Le droit des successions israélien stipule qu'un tribunal israélien est habilité à statuer sur la succession d'une personne dont le lieu de résidence au moment de son décès était Israël, ou qui avait des biens en Israël - même si ces biens ne sont "qu'un" compte bancaire. En outre, la loi stipule que pour que le Registraire des successions ou le Tribunal puisse statuer sur un testament, celui-ci doit être légalement valide conformément à la législation israélienne. Cette disposition exige une longue procédure visant à convertir un testament non israélien en une "sorte de testament israélien". Pour ce faire, les successeurs doivent fournir au Registre des successions un dossier comprenant, entre autres, le testament original, ainsi qu'une expertise sur la législation du lieu de résidence du défunt au moment de son décès. Dans l'immense majorité des cas, le greffier, qui n'est pas habilité à statuer sur la loi applicable au testament, transférera l'affaire au Tribunal, qui appellera l'expert à témoigner. Cette procédure peut durer de plusieurs mois à plusieurs années, et ce seulement s'il n'y a pas d'objections à la requête, ni de doutes sur la validité du testament ou sur la capacité juridique du testateur à le rédiger, ou s'il y a des litiges entre les successeurs...
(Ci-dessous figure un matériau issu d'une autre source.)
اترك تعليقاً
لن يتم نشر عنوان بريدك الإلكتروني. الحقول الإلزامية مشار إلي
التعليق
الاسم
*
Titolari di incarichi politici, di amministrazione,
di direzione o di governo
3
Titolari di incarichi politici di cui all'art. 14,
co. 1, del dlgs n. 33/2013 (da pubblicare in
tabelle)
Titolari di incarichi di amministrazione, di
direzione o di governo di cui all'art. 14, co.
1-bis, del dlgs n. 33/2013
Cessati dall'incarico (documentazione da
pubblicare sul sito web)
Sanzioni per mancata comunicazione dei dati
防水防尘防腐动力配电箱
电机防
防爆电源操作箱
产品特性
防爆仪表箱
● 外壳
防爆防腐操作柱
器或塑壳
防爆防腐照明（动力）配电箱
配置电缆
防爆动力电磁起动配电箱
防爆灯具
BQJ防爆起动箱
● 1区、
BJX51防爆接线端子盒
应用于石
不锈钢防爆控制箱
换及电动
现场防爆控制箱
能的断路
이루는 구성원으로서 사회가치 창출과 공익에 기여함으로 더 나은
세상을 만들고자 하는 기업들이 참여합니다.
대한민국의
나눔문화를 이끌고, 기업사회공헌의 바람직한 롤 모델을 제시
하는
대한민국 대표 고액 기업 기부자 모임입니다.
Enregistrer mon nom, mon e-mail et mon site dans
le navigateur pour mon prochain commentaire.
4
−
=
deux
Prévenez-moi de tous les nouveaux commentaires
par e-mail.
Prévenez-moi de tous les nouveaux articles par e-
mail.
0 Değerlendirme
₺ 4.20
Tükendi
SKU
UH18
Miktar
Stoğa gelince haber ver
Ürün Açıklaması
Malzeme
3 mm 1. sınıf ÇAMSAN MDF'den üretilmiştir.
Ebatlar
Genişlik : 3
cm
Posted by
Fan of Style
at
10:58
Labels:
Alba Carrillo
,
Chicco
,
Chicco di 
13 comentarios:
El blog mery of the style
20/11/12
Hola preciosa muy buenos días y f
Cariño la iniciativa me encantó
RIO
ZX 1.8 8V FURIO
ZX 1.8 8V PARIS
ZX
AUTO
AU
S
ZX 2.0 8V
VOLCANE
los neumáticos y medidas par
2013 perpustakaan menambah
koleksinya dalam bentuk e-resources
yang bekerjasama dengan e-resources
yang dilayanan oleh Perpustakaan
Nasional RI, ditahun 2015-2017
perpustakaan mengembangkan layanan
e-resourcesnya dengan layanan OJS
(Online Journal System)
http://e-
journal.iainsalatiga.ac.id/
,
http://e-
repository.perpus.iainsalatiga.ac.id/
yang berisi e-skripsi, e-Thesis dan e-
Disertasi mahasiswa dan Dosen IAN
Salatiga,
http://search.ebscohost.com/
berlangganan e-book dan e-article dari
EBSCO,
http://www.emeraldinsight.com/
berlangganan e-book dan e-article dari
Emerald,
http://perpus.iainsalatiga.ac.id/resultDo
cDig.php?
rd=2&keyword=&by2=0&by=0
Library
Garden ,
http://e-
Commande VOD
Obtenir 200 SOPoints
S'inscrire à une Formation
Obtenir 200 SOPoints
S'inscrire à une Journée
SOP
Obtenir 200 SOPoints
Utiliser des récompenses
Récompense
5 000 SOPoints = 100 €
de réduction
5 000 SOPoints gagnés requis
Cependant, si le résident étranger qui a laissé des biens en Israël choisit de faire un testament notarié conformément à la législation israélienne, tous ces maux de tête peuvent être facilement évités. Sur les quatre types de testaments prévus par la législation israélienne, le testament notarié offre deux avantages significatifs par rapport aux autres : Le fait que l'acte notarié constitue une preuve suffisante dans une procédure judiciaire, sans qu'aucune autre preuve ne soit nécessaire, quant à la validité du testament, créant ainsi une plus grande certitude que le testament sera homologué à l'avenir. De plus, le fait que le notaire conserve une copie numérotée de tous les testaments qu'il a rédigés élimine la possibilité de falsificar le testament une fois rédigé et signé, ou de le contredire.
La plus grande importance d'un testament notarié est lorsqu'on craint que quelqu'un n'essaie de contester la validité du testament en alléguant que le testateur était incompétent lorsqu'il a rédigé le testament et, dans le cas d'un testament fait hors d'Israël et conformément à une loi non israélienne, toute la procédure en Israël peut durer de nombreuses années et les coûts peuvent dépasser considérablement la succession. Étant donné que la procédure d'un testament notarié comprend la vérification par le notaire de la capacité du testateur à accomplir et à comprendre la procédure, il sera très difficile à l'avenir d'attaquer un testament notarié en raison d'une allégation d'incompétence. En outre, le testament notarié peut être accompagné d'un certificat de capacité établi par un médecin, que le notaire conservera avec le testament. D'un point de vue procédural, un notaire israélien peut faire signer le testament au testateur dans son pays de résidence, où le testateur reçoit le testament original, et une copie du testament est conservée par le notaire en Israël, de sorte qu'il constitue une ligne de défense supplémentaire si des allégations futures sont soulevées contre le testament. À cela, nous ajouterons le fait qu'un notaire qui a de l'expérience dans les testaments internationaux et qui a l'habitude de prendre l'avion pour différents pays pour y rencontrer des personnes a également l'expérience nécessaire pour rédiger un testament de la manière requise afin de prévenir les futurs litiges.
Et le coût ? Il ne fait aucun doute que faire venir un notaire par avion spécifiquement pour signer un testament en Europe, par exemple, n'est pas bon marché, mais ce sera toujours moins cher que le coût des sept cercles de l'enfer par lesquels les successeurs devront passer à l'avenir.